Passage:
--
- Cardiac thera-gripper in vivo: Device grasps mouse epicardium with minimal disruption; temperature sensors monitor deployment thermal changes; Au E-stim electrodes deliver impulses (0.5–2 V, 1 ms, ~2.65 Hz) with ECG confirmation; multi-strain sensors record chamber-specific contractions and cardiac cycles in real-time. In MI model, echocardiographic fractional shortening decreased from ~75% to ~15%; thera-gripper strain sensors detected reduced RV/LV strain and heart rate consistent with infarction. Cytocompatibility maintained (3T3-J-2) at 37–39 °C; histology showed no observable inflammation; device function (E-stim and thermal sensing) remained stable over 2 weeks.
Discussion
The integrated e-skin and hydrogel-muscle architecture emulates biological skin-muscle synergy, enabling closed-loop sensing-actuation with mechanical compliance matched to tissues. The in situ nanocomposite approach achieves thin, flexible e-skins with heterogeneous, multimodal sensors and stimulators, overcoming interfacial resistance and dispersion challenges of conventional composites and offering compact, high-performance modules. Electrothermal actuation provides precise, regional morphing controlled by embedded temperature feedback, achieving safe and adaptable motion in confined biological spaces. Wireless, battery-free LC sensing and RF power harvesting reduce implant size and complexity and enable selective activation of distinct actuators via frequency multiplexing. Application-specific prototypes demonstrate safe, conformal interfacing and functional relevance: continuous bladder volumetry with closed-loop stimulation, vascular pressure monitoring via a self-forming helix cuff, a gastric-resident platform for pH sensing and drug release, and a thera-gripper for epicardial sensing and electrotherapy that quantifies regional myocardial mechanics and operates in vivo. These results directly address the research goal of creating minimally invasive, intelligent implants that adapt structurally while providing multimodal sensing and therapeutic functions, highlighting translational potential across multiple organ systems.
--
Dataset content:
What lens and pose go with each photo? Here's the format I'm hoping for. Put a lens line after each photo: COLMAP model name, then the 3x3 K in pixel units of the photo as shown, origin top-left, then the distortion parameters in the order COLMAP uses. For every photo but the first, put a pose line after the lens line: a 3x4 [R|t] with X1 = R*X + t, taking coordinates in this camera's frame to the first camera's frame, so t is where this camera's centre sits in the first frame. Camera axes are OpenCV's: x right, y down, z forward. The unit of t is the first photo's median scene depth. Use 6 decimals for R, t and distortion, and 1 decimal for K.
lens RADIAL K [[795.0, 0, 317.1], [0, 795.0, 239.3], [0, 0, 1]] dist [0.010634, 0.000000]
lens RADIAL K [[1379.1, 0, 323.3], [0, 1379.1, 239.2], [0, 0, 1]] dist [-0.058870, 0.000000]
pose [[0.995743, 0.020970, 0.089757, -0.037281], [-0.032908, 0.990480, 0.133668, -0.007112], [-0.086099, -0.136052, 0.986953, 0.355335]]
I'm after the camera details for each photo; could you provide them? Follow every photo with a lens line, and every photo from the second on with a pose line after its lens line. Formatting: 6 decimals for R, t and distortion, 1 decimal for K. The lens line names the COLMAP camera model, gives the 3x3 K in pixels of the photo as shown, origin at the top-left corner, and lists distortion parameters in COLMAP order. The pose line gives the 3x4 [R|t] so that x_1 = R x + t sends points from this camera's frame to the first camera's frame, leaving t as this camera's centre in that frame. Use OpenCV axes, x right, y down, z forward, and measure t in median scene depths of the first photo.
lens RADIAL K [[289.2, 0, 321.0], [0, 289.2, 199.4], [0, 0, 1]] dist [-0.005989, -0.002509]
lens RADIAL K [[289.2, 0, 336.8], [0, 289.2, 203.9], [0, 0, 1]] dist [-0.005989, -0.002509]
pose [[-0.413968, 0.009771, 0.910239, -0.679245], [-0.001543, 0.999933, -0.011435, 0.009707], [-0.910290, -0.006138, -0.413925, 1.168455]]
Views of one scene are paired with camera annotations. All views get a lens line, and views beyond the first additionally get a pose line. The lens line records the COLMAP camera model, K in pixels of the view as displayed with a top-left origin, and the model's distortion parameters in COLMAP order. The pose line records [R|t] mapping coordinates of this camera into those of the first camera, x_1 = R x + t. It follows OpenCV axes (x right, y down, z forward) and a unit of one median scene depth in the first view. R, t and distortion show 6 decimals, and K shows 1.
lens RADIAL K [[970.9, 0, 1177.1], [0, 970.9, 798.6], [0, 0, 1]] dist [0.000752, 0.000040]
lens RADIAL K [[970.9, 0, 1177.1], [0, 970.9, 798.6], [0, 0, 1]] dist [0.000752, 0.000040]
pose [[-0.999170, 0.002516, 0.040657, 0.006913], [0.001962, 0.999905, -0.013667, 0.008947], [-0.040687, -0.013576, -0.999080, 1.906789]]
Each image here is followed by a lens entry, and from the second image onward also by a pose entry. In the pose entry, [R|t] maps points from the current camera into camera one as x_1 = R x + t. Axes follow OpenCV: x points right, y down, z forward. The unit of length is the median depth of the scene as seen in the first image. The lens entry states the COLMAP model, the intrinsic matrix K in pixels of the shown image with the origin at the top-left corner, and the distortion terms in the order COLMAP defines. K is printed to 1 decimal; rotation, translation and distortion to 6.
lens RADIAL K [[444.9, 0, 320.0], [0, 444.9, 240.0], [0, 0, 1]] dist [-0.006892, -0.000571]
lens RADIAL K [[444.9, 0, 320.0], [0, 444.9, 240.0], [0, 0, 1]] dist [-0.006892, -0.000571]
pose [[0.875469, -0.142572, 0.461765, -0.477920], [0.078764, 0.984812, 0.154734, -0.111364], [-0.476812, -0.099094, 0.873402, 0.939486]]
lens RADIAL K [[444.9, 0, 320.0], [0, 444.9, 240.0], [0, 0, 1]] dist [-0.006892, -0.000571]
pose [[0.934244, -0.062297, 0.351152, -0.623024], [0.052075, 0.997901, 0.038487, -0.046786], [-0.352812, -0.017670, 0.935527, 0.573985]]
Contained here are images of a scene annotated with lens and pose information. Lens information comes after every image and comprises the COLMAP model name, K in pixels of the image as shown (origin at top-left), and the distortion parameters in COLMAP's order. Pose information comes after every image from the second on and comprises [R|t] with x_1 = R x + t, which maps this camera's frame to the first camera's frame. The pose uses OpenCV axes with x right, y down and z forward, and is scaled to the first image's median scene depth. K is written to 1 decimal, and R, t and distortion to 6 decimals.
--
Task description: Transcribe the passage on the implantable e-skin devices word for word, between "- Cardiac thera-gripper" and "over 2 weeks.", inclusive. The entries have no connection to the passage.

Result below:
- Cardiac thera-gripper in vivo: Device grasps mouse epicardium with minimal disruption; temperature sensors monitor deployment thermal changes; Au E-stim electrodes deliver impulses (0.5–2 V, 1 ms, ~2.65 Hz) with ECG confirmation; multi-strain sensors record chamber-specific contractions and cardiac cycles in real-time. In MI model, echocardiographic fractional shortening decreased from ~75% to ~15%; thera-gripper strain sensors detected reduced RV/LV strain and heart rate consistent with infarction. Cytocompatibility maintained (3T3-J-2) at 37–39 °C; histology showed no observable inflammation; device function (E-stim and thermal sensing) remained stable over 2 weeks.